At least one blast could be heard on camera, interrupting an interview that a member of Ukraine’s Parliament was giving to the broadcaster Sky News. “Where was it?” a woman asks in the video, as the lawmaker and journalist stand amid destroyed Russian tanks. “Not far away.”

Three people were killed in a Russian strike on infrastructure in Zaporizhzhia, the state prosecutor general’s office said on Telegram. There were also reports of missile strikes in the Vinnytsia region in western Ukraine and outside the port city of Odesa, causing “massive power outages” there, according to Ukraine’s foreign minister, Dmytro Kuleba.

France’s foreign minister, Catherine Colonna, was in Odesa on Thursday to meet with Mr. Kuleba — diplomatic talks that were literally forced underground by the Russian strikes.

“Thanks to a Russian missile, I experienced my 1st diplomatic bilateral meeting in a shelter,” Ms. Colonna tweeted on Thursday, sharing a photo of the ministers at a table in a bare room. “Coffee was warm, merci!”

Mr. Kuleba, who noted that Odesa’s historic center was designated a world heritage site in danger this week by UNESCO, said on Twitter that the meeting was “probably the first time in history when Foreign Ministers hold talks in the basement of an Opera House.”

The U.N. agency’s designation gives the city, which was conquered in the late 18th century by the Russian Empire and given the name Odesa by the empress Catherine the Great, “access to reinforced technical and financial international assistance,” UNESCO said. “Ukraine may request this to ensure the protection of the property and, if necessary, assist in reconstruction if attacked.”

Ms. Colonna said that the ministers had discussed French support for Ukraine, saying, “Our assistance will continue in all areas and for as long as necessary.”

Mr. Kuleba — who joked that the French minister was “the Catherine I’m pleased to see in Odesa” — has pressed Ukraine’s supporters in Europe and the United States to significantly increase their military aid. Not long after Germany and the United States announced they would send dozens of battle tanks to Ukraine, he called for “Western-type fighter jets.”

Ukrainian officials have argued that such warplanes would help them defend against Russia’s missile volleys.

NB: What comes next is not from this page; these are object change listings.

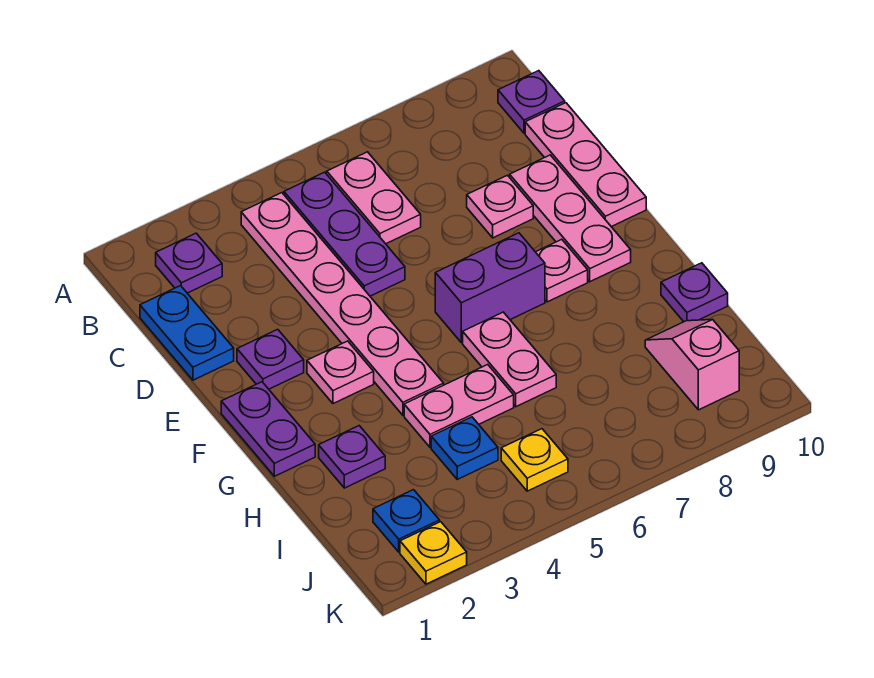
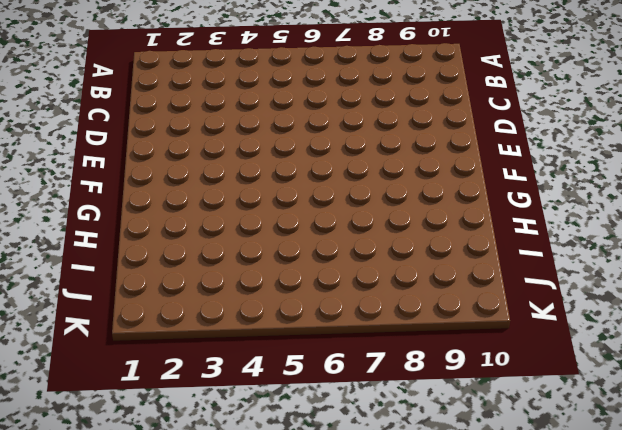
none -> purple plate B2 level 1
none -> pink plate B4:G4 level 1
none -> purple plate B5:D5 level 1

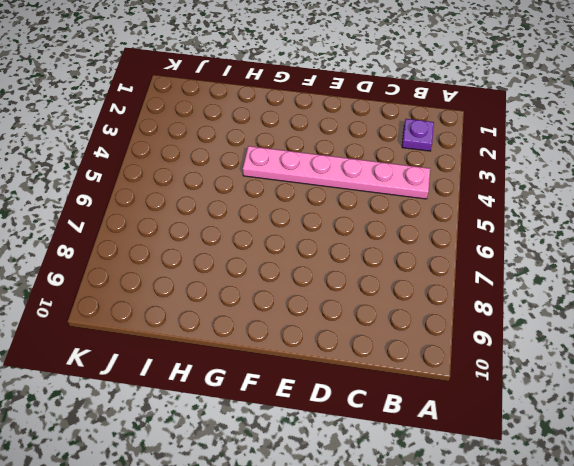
none -> purple plate B5:D5 level 1
none -> pink plate B6:C6 level 1
none -> purple plate B10 level 1

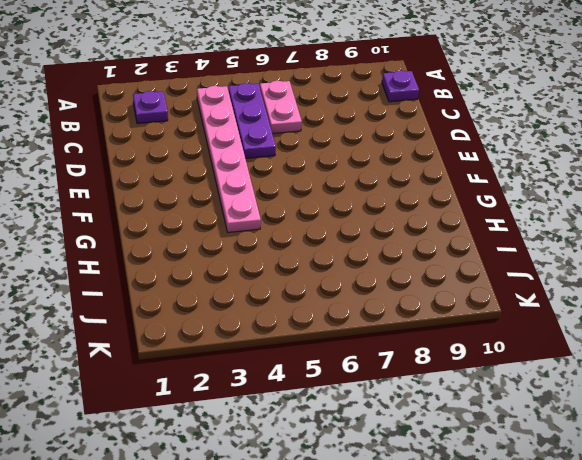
none -> blue plate C1:D1 level 1
none -> pink plate C10:E10 level 1
none -> pink plate D8 level 1

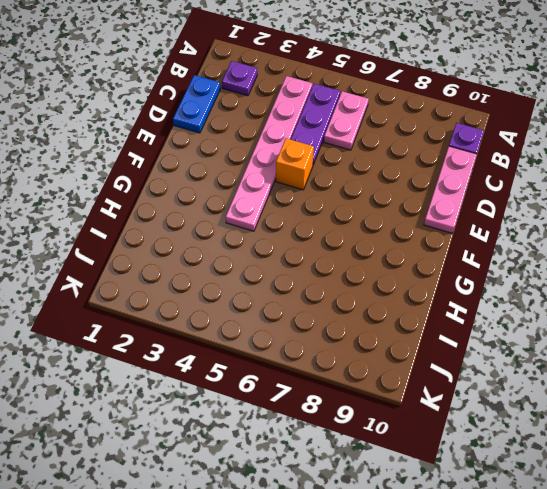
orange brick E5 level 1 -> none
none -> pink plate D8 level 1
none -> pink plate D9:F9 level 1
none -> purple plate E2 level 1

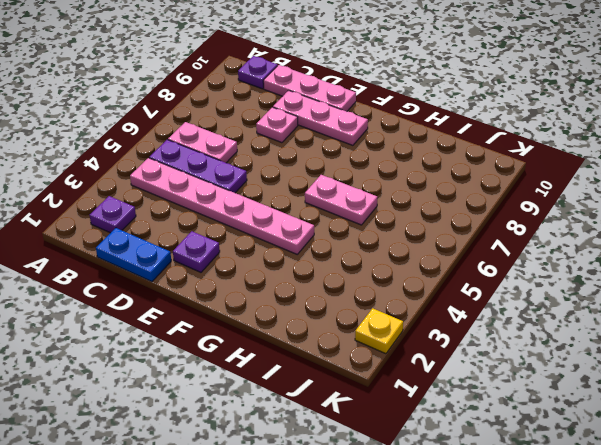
none -> purple plate F1:G1 level 1
none -> pink plate F3 level 1
none -> purple brick F6:F7 level 1

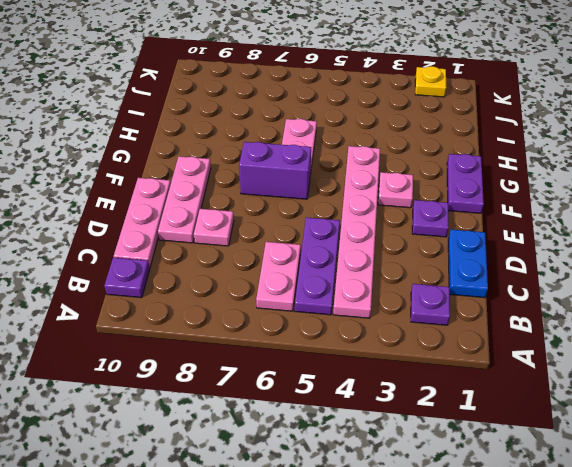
none -> pink plate F8 level 1
none -> purple plate H2 level 1
none -> pink plate H4:H5 level 1

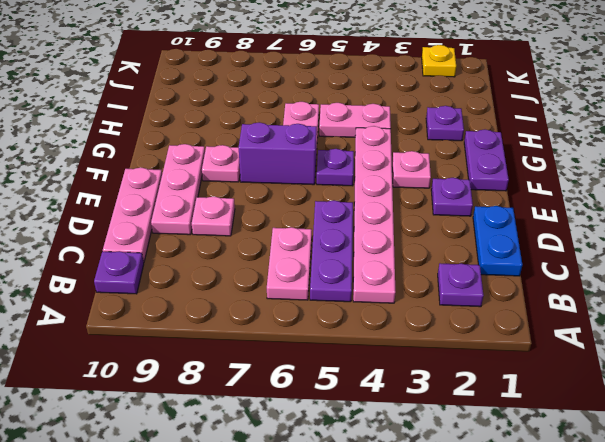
purple plate F5 level 1 -> purple plate H10 level 1
none -> blue plate I4 level 1
none -> pink slope I9:J9 level 1 top J
none -> blue plate J2 level 1

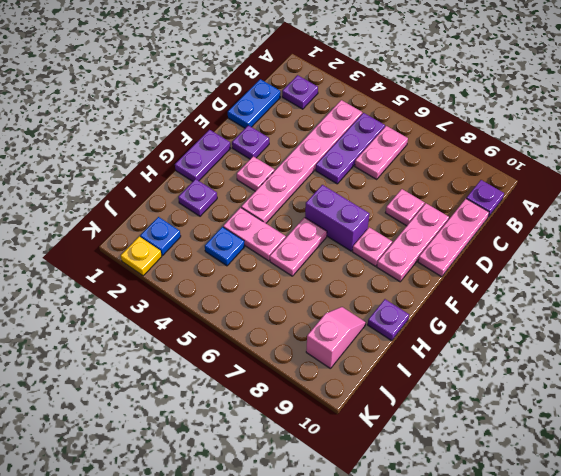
none -> yellow plate J5 level 1

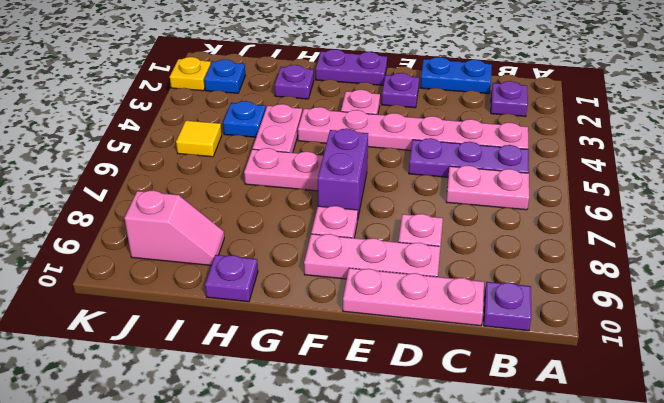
yellow tile J5 level 1 -> yellow plate J5 level 1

For the past week, Russia’s Air Force has been conducting exercises north of Ukraine in Belarus, keeping Ukraine on heightened alert. Countrywide air attack sirens have sounded each time Russian planes take to the air.

Overnight, according to Ukraine’s Air Force Command, Ukraine’s air defenses shot down 24 Iranian-made Shahed exploding drones.

Both the United States and Germany have pledged Patriot air-defense missile batteries to Ukraine, and the U.S. military is training Ukrainian troops in Oklahoma on how to use the weapon, which is the most advanced American ground-based air-defense system.

The Biden administration has significantly increased its military aid to Ukraine over the past year, gradually expanding the array of arms it has agreed to provide to include HIMARS rocket artillery systems last summer, Stryker armored fighting vehicles, Patriot missiles and, now, M1 Abrams tanks. Britain has promised to send some of its Challenger 2 tanks, while Germany has agreed to supply some of its Leopard 2 tanks and to allow other countries to give theirs to Ukraine.

Military experts and Western officials say they believe that Ukraine and Russia will both attempt offensives in the spring, as Kyiv puts to use the heavy weapons sent from the West and Russia deploys the huge numbers of men it drafted last year.

“The spring and summer look like they’re going to be fairly decisive,” said Michael Kofman, the director of Russian studies at C.N.A., a research institute in Arlington, Va. Speaking on the podcast “War on the Rocks” this week, Mr. Kofman said that in its next offensive, Ukraine would have “a strong opportunity to show that it can continue retaking territory.”

But unlike its past offensives in the Kharkiv region to the northeast and the Kherson region to the south, “the next offensive comes with risk,” he said. “If it’s not successful, Ukraine faces the real danger of a counteroffensive.”

Michael Schwirtz reported from Kyiv, Ukraine, and Alan Yuhas from New York.